How to Respond to Your Child's Needs After a Trauma

Posted on October 22, 2013, in Grief and Trauma

Traumatized children have specialized needs. As a parent you play the most critical part in your child’s successful return to the way he was before the trauma. It is important that you know how to respond to his needs.Those needs may be temporary or can last for some time.

Keep in mind that the following suggestions may go against your instinctive reactions to respond to your child's needs. The foremost need of any traumatized child is to feel safe. As an adult your ability to reason tells you when imminent danger is over. Children do not have the same reasoning ability. They must experience you and their environment as safe and as such will engage in behaviors to help themselves feel safe. They need you, their parent, to not only know this but help them with feeling safe by your behavior as well as your reassurance. For example, if the only way your child can fall asleep is in the corner of a room, your parental instinct is likely to urge you to pull your child out of that corner and take him to his bed. Your traumatized child will interpret (and rightly so) that you do not understand his need to feel safe. The corner is his “safe place.” If he feels that you don’t understand, not only can’t he trust you, his need for safety will increase and likely bring about more difficult behaviors.

He needs to know that you know he needs to feel safe. This example illustrates what he needs for you to say and do, “Okay honey, if that is where you feel the safest right now let’s make it more comfortable for you. Let me bring you your pillow (and other familiar objects)." You might even say, "Why don’t I spend a night with you here in your corner.” It might help to ask your child what would help him feel the safest.

This response will let your child know he’s not scaring you and you don’t think he’s abnormal after what happened. More than anything else you want him to feel safe. Once he sees you helping him, sees you’re on his side, he can be less frightened, less worried (hypervigilant) that something else is going to happen. As he feels safer in your presence, he'll eventually be able to return to his bed on his own.
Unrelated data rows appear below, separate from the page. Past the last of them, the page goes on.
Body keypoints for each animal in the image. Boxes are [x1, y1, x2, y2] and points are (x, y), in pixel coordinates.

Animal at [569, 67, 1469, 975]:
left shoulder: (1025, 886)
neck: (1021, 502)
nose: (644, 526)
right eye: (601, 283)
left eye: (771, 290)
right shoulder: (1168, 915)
This is just one example of how important it is for you, as a parent, to understand your child's specific needs and engage in responses that may sometimes feel like you’re encouraging the problem. You are, in fact, helping him get past the problem. Following exposure to a traumatic incident it is only normal to worry that something else might happen again to yourself or someone close to you. An excellent question to ask your child is, "Since this happened what is your biggest worry?" Do not analyze or try to interpret his response. It is what it is. Acknowledge that it is a scary worry and that you will do what you can to prevent it, but even if something else does happen you will be there to keep him safe. This is not always easy, but it is what children expect from parents.

If this does not help, you need the help of a trauma specialist who can give you the knowledge and training so you can be helpful. New problems demand new responses. When it comes to trauma it is important to learn new ways to best help your child through his terrifying experience. Working with a trauma specialist will greatly improve your child's opportunity to recover and return to being the child he was before the trauma.